Council Meeting Summary
The Chapel Hill Town Council met on Monday, April 11, and considered an agenda, http://bit.ly/1V07bqL, that includes these highlights. Council meeting summaries are issued from the Communications and Public Affairs Department following most business meetings. To sign up to receive these by email, please send a request to email@example.com. This brief summary is sent immediately following the public meeting. It should not be viewed as official minutes.
Would you like to view the Council video? (townofchapelhill.org/councilvideo - this should be ready for online viewing by Tuesday afternoon). It also will be replayed throughout the week on Chapel Hill Gov-TV (townofchapelhill.org/GovTV).
Special Use Permit Planned Development-Housing, Merin Road Community
The Council approved a development application to construct 62 single-family dwelling units and nine affordable townhomes on a 27.1-acre site for the Merin Road Community, 1920 and 2004 Homestead Road and 2019 Billabong Lane. The site is outside the Chapel Hill town limits at the intersection of Homestead Road and Seawell School Road. The applicant proposes that the affordable units would be sold to the Community Home Trust and then priced for sale to potential buyers earning 80 percent area median income (AMI) and 100 percent AMI. Prior to the issuance of a Zoning Compliance Permit, the applicant must submit an Affordable Housing Plan.
Update on the Annual Living Wage Policy
In 2010, the Council adopted an amended living wage policy resolution. The policy established a minimum hourly wage rate for full-time Town employees that work standard 37.5- and 40-hour workweeks. Each year staff updates the minimum living wage calculation. The Council considered the report on the calculation of the FY2016-17 Town Living Wage. It adopted an amended living wage policy resolution, expanding the types of employees covered by the Town’s living wage to include most employees working more than 90 days per year and establishing living wage rates consistent with set by the Orange County Living Wage (OCLW) organization.
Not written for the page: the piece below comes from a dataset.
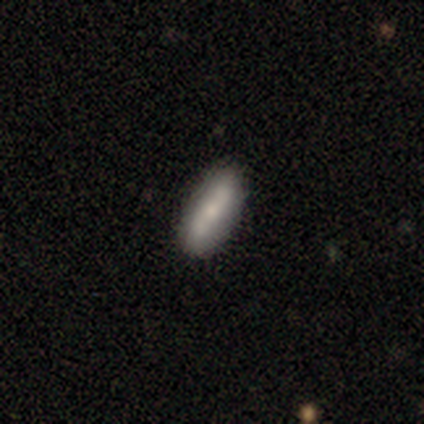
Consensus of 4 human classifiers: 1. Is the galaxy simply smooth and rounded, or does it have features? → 75% smooth, 25% featured or disk, 0% star or artifact.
Contract with Gillig LLC to Purchase New Buses
The Council authorized a five-year contract with Gillig LLC to purchase up to 53 new, clean diesel buses for Chapel Hill Transit. Of the 99 buses in the Town’s fixed route bus fleet, 42 buses are over 14 years old. The FTA standard for this class of bus is 12 years. The oldest buses are more than 20 years old and the average age for the 42 buses is 16 years.
Agreement for Financing of New Buses
The Council authorized an agreement for the financing of new buses for public transportation services among the Town of Chapel Hill, Town of Carrboro and UNC-Chapel Hill. The annual payments will follow the approximate funding shares as follows: the Town of Chapel Hill will pay 31 percent, UNC-Chapel Hill will pay 58 percent, and the Town of Carrboro will pay 11 percent.
Schools Adequate Public Facilities Ordinance (SAPFO) 2016 Annual Technical Advisory Committee Report
The Council considered the 2016 SAPFO Annual Report from Orange County and provide any comments to the Orange County Board of County Commissioners. On July 17, 2003, Orange County, Carrboro, Chapel Hill and the Chapel Hill-Carrboro City Board of Education entered into a Schools Adequate Public Facilities Memorandum of Understanding. The memorandum calls for an annual report to document capacity and enrollment (membership) at each school level (elementary, middle school, high school). Current 10-year student growth projections show no future needs for additional schools in the Chapel Hill-Carrboro City Schools District.
THIS ITEM WAS DEFERRED TO A FUTURE MEETING -- Information Related to the State Employees’ Credit Union Offer to Purchase the 101 Weaver Dairy Road Extension Property
The Council will consider information about an offer that the State Employees’ Credit Union (SECU) submitted to the Town to purchase the property at 101 Weaver Dairy Road Extension, where Fire Station #4 and adjacent training facilities are currently located, for its appraised value of $1,443,000. The Council will also consider authorizing the Town Manager to develop information related to a process for the sale of the referenced property, including options for relocating the existing fire station and related facilities.